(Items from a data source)
───

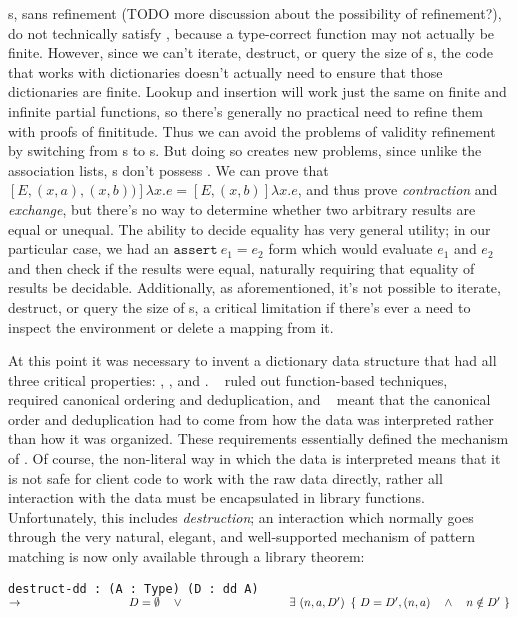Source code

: {\FPF}s, sans refinement (TODO more discussion about the possibility of refinement?), do not technically
satisfy \SemTot, because a type-correct function may not
actually be finite. However, since we can't iterate, destruct, or query the size of {\FPF}s, the code
that works with dictionaries doesn't actually need to ensure that those dictionaries are finite. Lookup
and insertion will work just the same on finite and infinite partial functions, so there's generally no
practical need to refine them with proofs of finititude. Thus we can avoid the problems of validity refinement
by switching from {\CAL}s to {\FPF}s. But doing so creates new problems, since unlike the association lists,
{\FPF}s don't possess \EqDec. We can prove that
\mbox{$[E, (x, a), (x, b))]\lambda x . e = [E, (x, b)]\lambda x . e$}, and thus prove \emph{contraction} and
\emph{exchange}, but there's no way to determine whether two arbitrary results are equal or unequal.
The ability to decide equality has very general utility; in our particular case, we had an
\mbox{$\texttt{assert}~ e_1 = e_2$} form which would evaluate $e_1$ and $e_2$ and then check if the results
were equal, naturally requiring that equality of results be decidable. Additionally, as aforementioned,
it's not possible to iterate, destruct, or query the size of {\FPF}s, a critical limitation if there's
ever a need to inspect the environment or delete a mapping from it.

At this point it was necessary to invent a dictionary data structure that had all three critical properties:
\SemTot, \SemInj, and \EqDec. \EqDec~ ruled out function-based techniques, \SemInj~ required canonical
ordering and deduplication, and \SemTot~ meant that the canonical order and deduplication had to come from
how the data was interpreted rather than how it was organized. These requirements essentially defined the
mechanism of \dds. Of course, the non-literal way in which the data is interpreted means that it is not
safe for client code to work with the raw data directly, rather all interaction with the data must be
encapsulated in library functions. Unfortunately, this includes \emph{destruction}; an interaction which
normally goes through the very natural, elegant, and well-supported mechanism of pattern matching is now
only available through a library theorem:

\texttt{destruct-dd : (A : Type) (D : dd A) $\rightarrow \\
\phantom{xxxxxxxxxxxxxxxx} D = \emptyset \quad \lor \\
\phantom{xxxxxxxxxxxxxxxx} \exists~(n, a, D')~\left\{~ D = D' , (n, a) \quad \land \quad n \notin D' ~\right\}$}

───

Look above for the line containing "practical need to". Output from there through the line containing "can prove that", exactly and inclusively.

practical need to refine them with proofs of finititude. Thus we can avoid the problems of validity refinement
by switching from {\CAL}s to {\FPF}s. But doing so creates new problems, since unlike the association lists,
{\FPF}s don't possess \EqDec. We can prove that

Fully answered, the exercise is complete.